Photos with calibration data:
————

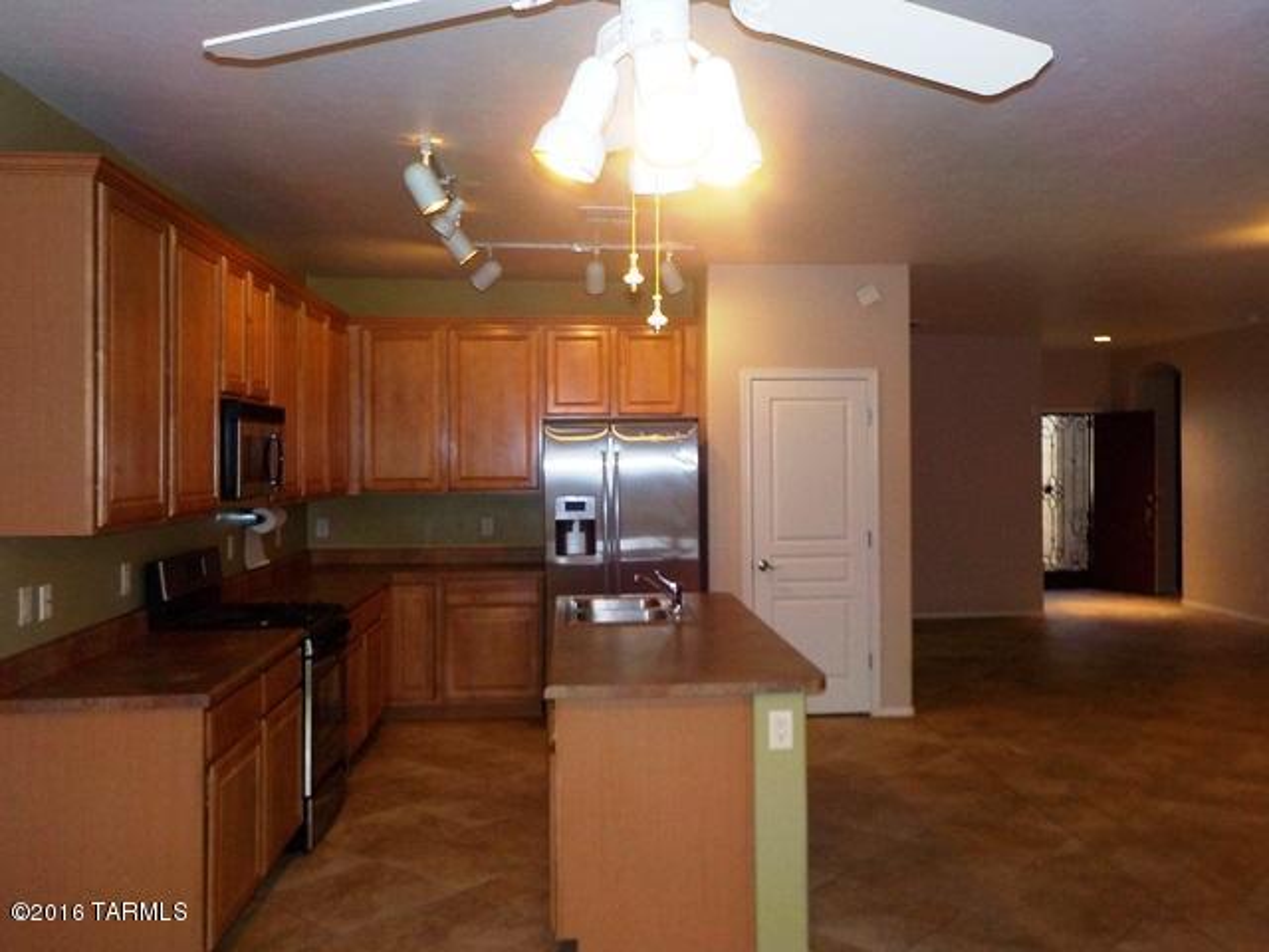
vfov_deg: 46.8
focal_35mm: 30
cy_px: 476
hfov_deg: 60.0
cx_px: 634
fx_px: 1100
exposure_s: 1/30
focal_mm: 4.1
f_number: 3.3
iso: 200
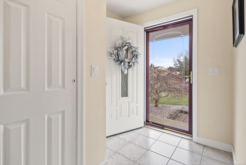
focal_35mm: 17
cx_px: 123
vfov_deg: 70.5
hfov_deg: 93.2
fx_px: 116
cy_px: 82
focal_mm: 17
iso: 320
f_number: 7.1
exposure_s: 1/5
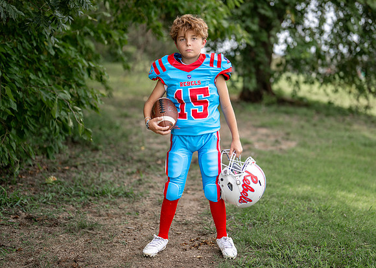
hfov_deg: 30.7
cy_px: 125
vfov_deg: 22.2
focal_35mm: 64
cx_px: 205
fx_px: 683
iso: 100
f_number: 1.2
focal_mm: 50
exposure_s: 1/2500
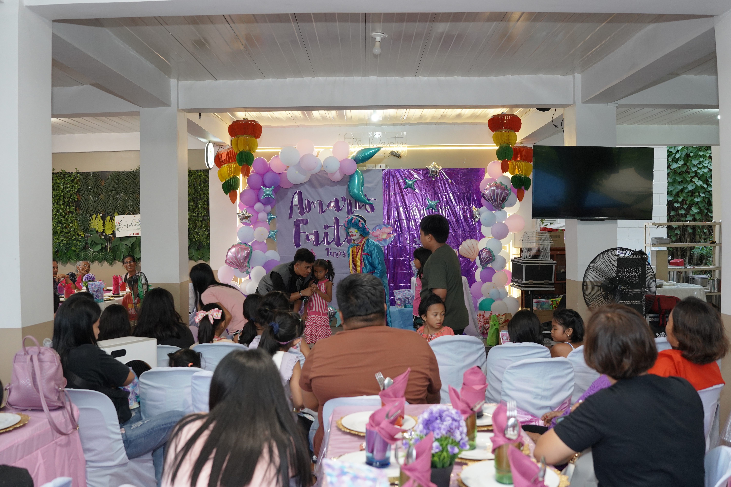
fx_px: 711
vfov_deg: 37.9
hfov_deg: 54.4
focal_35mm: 35
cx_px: 366
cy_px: 244
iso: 1600
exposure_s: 1/160
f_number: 3.5
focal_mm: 35
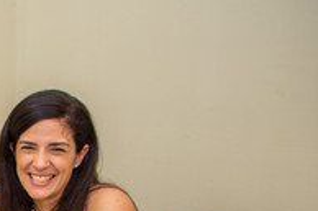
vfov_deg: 15.5
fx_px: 741
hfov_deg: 20.0
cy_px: 267
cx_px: -193
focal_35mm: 84
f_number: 2.8
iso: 500
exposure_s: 1/100
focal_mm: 17
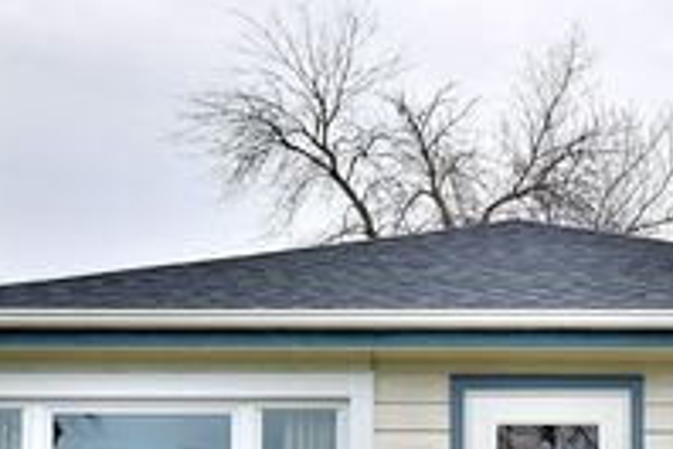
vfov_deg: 17.8
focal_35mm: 73
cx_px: 510
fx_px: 1357
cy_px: 553
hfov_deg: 27.4
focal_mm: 15
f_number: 8
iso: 160
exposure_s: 1/250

————

» DESCRIPTION OF THE TASK:
Copy out exactly the lines running from the line with "focal_35mm: 73" to the end of the records, inclusive.

» SOLUTION TO THE PROBLEM:
focal_35mm: 73
cx_px: 510
fx_px: 1357
cy_px: 553
hfov_deg: 27.4
focal_mm: 15
f_number: 8
iso: 160
exposure_s: 1/250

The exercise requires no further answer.